-A comida deve ter chegado. –Ele falou, indo pra porta e
atendendo ao rapaz.
-Vamos lá pra casa, o vinho está na cozinha e não tem
mesas aqui pra comer.
-Claro.
Ajudei-o com uma sacola com a comida e entramos na casa. A
porta dava acesso a cozinha. Era mais bonita do que eu esperava (ou imaginei!).
Havia uma pia enorme e em cima uns armários. Na frente, uma bancada bem grande
com umas frutas, facas e essas coisas. No canto ficava geladeira, e fogão.
-Pode colocar na mesa da sala pra mim? Eu vou pegar o
vinho.
-Sim. –Peguei a sacola na mão dele, e fui pra sala que
ficava bem ao lado dali.
Na sala tinha um piano, cara. Um piano. Só pra ter noção
da grana do cara.
No canto tinha uma mesa de vidro bem grande, e do outro
lado da sala, de frente pro piano,2 sofás enormes, mais no canto uma lareira, e
no outro lado, perto dos sofás, uma TV na parede com um painel em volta.

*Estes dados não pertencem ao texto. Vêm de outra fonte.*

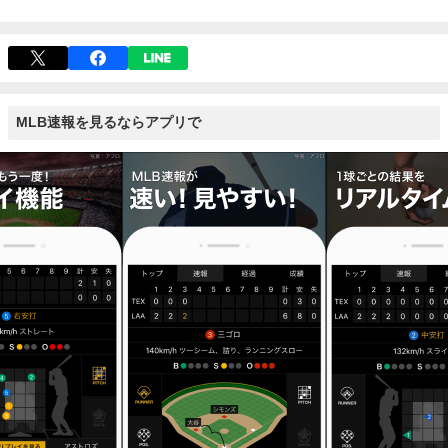
MLB速報を見るならアプリで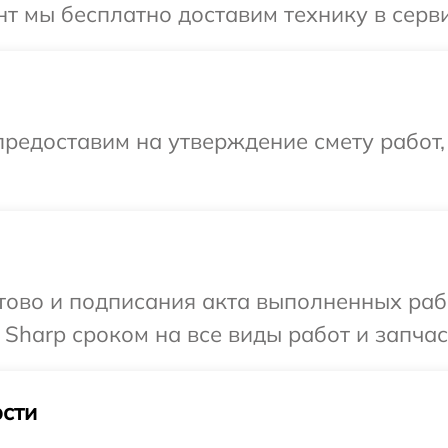
т мы бесплатно доставим технику в серви
редоставим на утверждение смету работ,
готово и подписания акта выполненных р
Sharp сроком на все виды работ и запчас
сти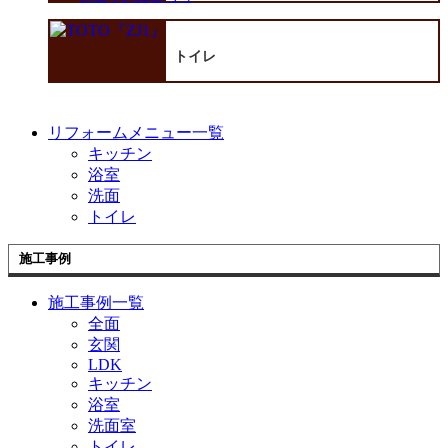
トイレ
リフォームメニュー一覧
キッチン
浴室
洗面
トイレ
施工事例
施工事例一覧
全面
玄関
LDK
キッチン
浴室
洗面室
トイレ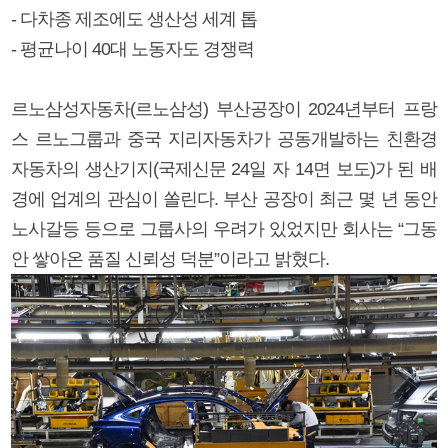
- 다차종 제조에도 생산성 세계 톱
- 평균나이 40대 노동자도 경쟁력
르노삼성자동차(르노삼성) 부산공장이 2024년부터 프랑
스 르노그룹과 중국 지리자동차가 공동개발하는 친환경
자동차의 생산기지(국제신문 24일 자 14면 보도)가 된 배
경에 업계의 관심이 쏠린다. 부산 공장이 최근 몇 년 동안
노사갈등 등으로 그룹사의 우려가 있었지만 회사는 “그동
안 쌓아온 품질 신뢰성 덕분”이라고 밝혔다.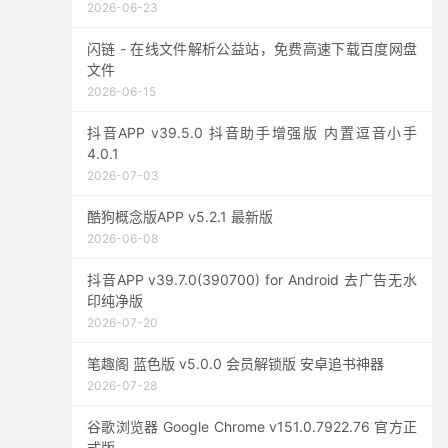
2026-06-23
闪链 - 在线文件解析公益站，免费高速下载百度网盘
文件
2026-06-15
抖音APP v39.5.0 抖音助手增强版 内置逗音小手
4.0.1
2026-07-03
酷狗概念版APP v5.2.1 最新版
2026-06-08
抖音APP v39.7.0(390700) for Android 去广告无水
印纯净版
2026-07-20
笔趣阁 蓝色版 v5.0.0 会员解锁版 安卓追书神器
2026-07-28
谷歌浏览器 Google Chrome v151.0.7922.76 官方正
式版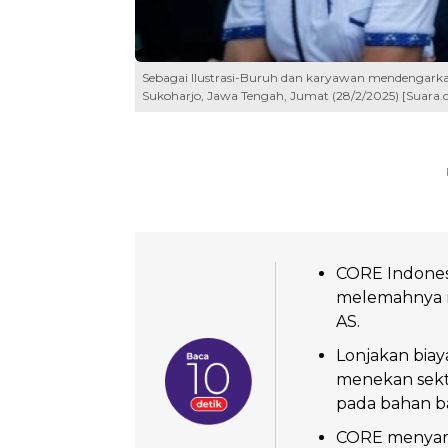
Sebagai Ilustrasi-Buruh dan karyawan mendengarkan pi
Sukoharjo, Jawa Tengah, Jumat (28/2/2025) [Suar
CORE Indonesi
melemahnya ni
AS.
Lonjakan biay
menekan sekt
pada bahan b
CORE menyara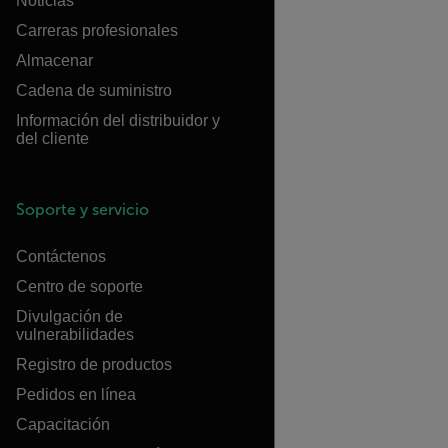
Noticias
Carreras profesionales
Almacenar
Cadena de suministro
Información del distribuidor y
del cliente
Soporte y servicio
Contáctenos
Centro de soporte
Divulgación de
vulnerabilidades
Registro de productos
Pedidos en línea
Capacitación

Coloquei a comida onde ele pediu, e arrumei, tirando da
sacola.
Não demorou muito, Tom veio com pratos, talheres, taças e
uma garrafa de vinho.
-Espero que tome esse. –Ele disse colocando o vinho na
mesa.
Era seco, o vinho que meu pai tomava.
-Sim, esse está ótimo.
Ele me ajudou a arrumar os pratos e os talheres, e se
sentou.
Comemos sem fazer muitos comentários –e porque ainda
estávamos bem sem graça ao ocorrido dentro do ateliê –e eu me ofereci pra limpar
a cozinha, mas como já esperava, ele vetou o pedido.
-A empregada chega daqui a pouco, não precisa não.
-Certo. –Peguei minha taça, ainda com o vinho na metade, e
fui pra sala, olhando uns porta retratos
que tinha em cima do piano.
Tinha fotos de uma bebezinha, e eu logo fiquei curiosa:
-Quem é? que gracinha.
-Minha filha, do primeiro casamento. –Engoli em seco.
Jesus. Ele tinha uma filha já. –Ela está
enorme.. Impressionante como o tempo
passa rápido.
-É verdade.
Ainda olhando pros porta-retratos, me sentei no sofá, já
um pouco exausta.
-Ariel, ahn.. –Tom se sentou no outro sofá, de frente a
mim, e estava um pouco sem graça. –Aquilo no ateliê não vai se repetir. Me
desculpe.
A forma que ele falou, percebi que não estava falando só
sobre nosso beijo. Mas também sobre ter dito aquelas coisas em relação ao meu
Pai.
Eu apenas assenti, tomando mais um gole de vinho
-Quer uma sobremesa? Acho que tem um bolo no forno..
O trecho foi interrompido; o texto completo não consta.